Unfortunately, the Top Gear track wasn’t included on the disc and required a download. During my attempt to do that, my son’s impatience got the best of me, so we played the game first. I suffered through (not really) Laguna Seca and the Bernese Alps in late-sixties pony cars, brand-new Ferraris, and racing-prepped Dodge Vipers.
Lucky me, the next morning was garbage pickup. Because our neighborhood raccoons are hungry and smart, my garbage goes out just in time, around 6 a.m. A look at my neighbor’s trash chewed and strewn around the street confirmed my strategy. Not only that, I now had 30 minutes to download and play the Top Gear track before the house woke up.

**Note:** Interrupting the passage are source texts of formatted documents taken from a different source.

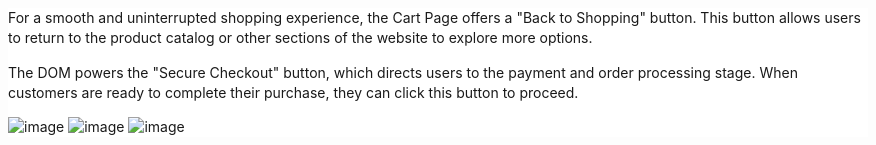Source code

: For a smooth and uninterrupted shopping experience, the Cart Page offers a "Back to Shopping" button. This button allows users to return to the product catalog or other sections of the website to explore more options.

The DOM powers the "Secure Checkout" button, which directs users to the payment and order processing stage. When customers are ready to complete their purchase, they can click this button to proceed.

<img width="960" alt="image" src="https://github.com/Nayni19/SaniSafe/assets/83155646/48820a93-2768-4973-8777-f744d2cc3d5c">

<img width="944" alt="image" src="https://github.com/Nayni19/SaniSafe/assets/83155646/10333f32-c927-4f8e-b965-a60082eca0c1">

<img width="950" alt="image" src="https://github.com/Nayni19/SaniSafe/assets/83155646/cca58108-6fc7-4e59-9c4f-5932092d2fc3">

The code required for downloading was a challenging read for my aging eyes, and my reading glasses were with my easy-to-awake wife. But peering over the top of my glasses enabled me to read the code, and looking back through my glasses I could joystick my way through the on-screen alpha-numeric keyboard. See a bit of the code in the lower part of this image. This should be easy, right?
Well, wrong, actually. As it turns out, the X-Box team had decided that the code entry screen should time out if a user takes too long. I suppose this has a purpose, but I can’t think of what that purpose could be. On my first try, I am kicked back to my home screen within the first five digits.
Returning to the alpha-numeric keypad, I discovered the entry field was now blank. As I repeated the task over and over — and I admit I am foggy in the morning — I got closer and closer to entering the full 25-digit code. Helping a lot is my emerging savvy with the joystick combined with increasingly complete memorization of the code. I also think of transcribing the code into big letters and then taping those to my TV screen, but I am so tantalizingly close. And then, I did it!
Um, no, I didn’t. It appears my accuracy was reduced with speed, and I didn’t get the code right. People were stirring in the house, so I headed up to the shower, defeated by this game within a game.
Just before we needed to leave for work and school I asked my eldest to sit down next to me.
“Please read this number to me, five digits at a time, and as soon as I enter them, read me the next five.” After a few minutes of feigned teenage misunderstanding, he sat down and did his chore. He channels his usability-obsessed father, “The K’s and X’s are hard to tell apart, Dad.” Then, I succeeded. I am in and downloading, but too quickly I have to go out the door to deliver a kid to school and myself to work.
Flash forward to 11:30pm, and I am on the test track, battling my Miata against a surprise guest AMC Javelin and an odd assortment of European cars. And for me, it is all worth it.
I hate to pick on X-Box, a generally great product and one of only three major Microsoft products to succeed without depending on pre-existing network externalities (The other two are MS-DOS and Office – and maybe, slowly, the brilliant Windows 7 Mobile will be third?). But the reality is that people over 40 play video games, and even if they don’t, many of us are routinely entering codes for their pre-reading children. So, please, print your codes larger, Microsoft, and if you can’t do that, either shorten them or give me more time to enter them. Think about it: is it ever remotely fun to enter a 25-digit code while a seven-year-old tugs at your arm? Could Microsoft add RFID to the console or make their Kinect read a bar code? Some hobbyist has probably got that working already.